The last two New Girls bring up a lot “in theory”: In theory, Jess reuniting with Sam is part of season five’s temptation to look back, like Cece having a hard time leaving her old apartment or Nick and Winston indulging old traditions or Schmidt confronting his father. In theory, keeping Jess and Nick apart feeds the anxiety that’s driven much of season five, the worry among the roommates that they’re growing up and growing apart from one another. Jess pretends toward growing up in “300 Feet,” assuring Sam that she’s not the person he dated three years ago—despite living in the same loft (with one additional roommate) and starting a new job at a new school, while Sam provides the “growing apart” portion of the equation.

I think I’m so drawn to shove this part of the episode into the realm of theory because there’s so little feeling behind it, and it’s not like New Girl to do that. “300 Feet” communicates the impulsiveness of the hook up that’s broken up by Winston, without any of the heat or magnetism that comes along with it. It feels particularly empty next to Nick and Schmidt’s battle against Connie (Busy Phillips), Presh proprietor and orderer of wholesale nutmeg. As bonkers as that storyline gets, it always keeps one foot planted in Nick and Schmidt’s friendship, with its contradictory personality types, business strategies, and opinions on periodic jukebox combustion. Schmidt is just the type of person who’d want to compete with Presh’s “nothing matches, yet nothing is random” aesthetic, and it’s just like Nick to raise a skeptical eyebrow toward a bar with a trendy clientele and properly organized garnishes. This sort of conflict is baked into the characters’ relationship, even as the business of keeping up with the mixology Johnsons provides a fresh angle for exploring that dynamic and bringing the characters back to a place of compromise. Their outsized reaction to the valet-parking plan is both humorous and heart-warming because it’s grounded in the guys’ unique bond.
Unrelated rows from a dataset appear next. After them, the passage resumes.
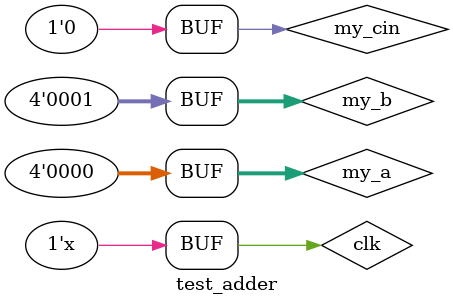
<source format=v>
`timescale 1ns/100ps
module test_adder();
        reg [3:0] my_a;
        reg [3:0] my_b;
        reg my_cin;
        wire [3:0] my_sum;
        wire my_cout;
        reg clk;
        adder u0(my_a,my_b,my_cin,my_sum,my_cout);
        always #10 clk=~clk;
        initial
        begin
                clk=1'b0;
                my_a=4'b0000;my_b=4'b0000;my_cin=1'b0;     
	        #100;
	       my_a=4'b0000;my_b=4'b0001;my_cin=1'b0;     
	       #100;//Ò»¹²ÓÐ2^9ÖÖÇé¿ö £¬¿ÉÒÔÌí¼ÓÏÂÆäËû¼¤ÀøÐÅºÅ   
        end
endmodule

</source>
And maybe the way that season five puts that bond in the foreground prevents Jess’ rekindled romance from having an impact. Zooey Deschanel’s absence gave the show more time to tell stories about Nick and Schmidt, and their affection for one another has grown to eclipse the arc about Schmidt preparing to marry Cece. “Are they in love?” Connie asks a delightfully drunk Cece at the end of “300 Feet,” but the bride-to-be shows no jealousy. “Yes, very much so.” New Girl’s love story has never been a romantic one. It’s a platonic love story, and even a jumbled episode like “300 Feet” recognizes that.

Stray observations

  • “Who’s that girl?” This week in New Girl pseudonyms, alter egos, nicknames, and adorable names of dead classroom pets: R.I.P., Colonel Flap Ears.
  • As Cece discovers this week, if you’re manning the bar at The Griffin (The Griffin! The Griffin! THE GRIFFIN!) at the top of the episode, and you’ll be back there for the whole 22 minutes. At least it sets up some enjoyable drunk acting from Hannah Simone!
  • Caught up in the moment, Jess misunderstands the basic principles of a restraining order: “When I find Sam, I’m going to kill him!” “You can’t find Sam. Because you have a restraining order.”
  • “Jeff Gillooly”: A name that was meant to be said in Max Greenfield’s Schmidt voice.
  • This is what makes The Griffin The Griffin, part one: “I was trying to cut a runaway olive, and I cut the soda line.”
  • This is what makes The Griffin The Griffin, part two: “I’m just here to see the ‘up’ toilet.”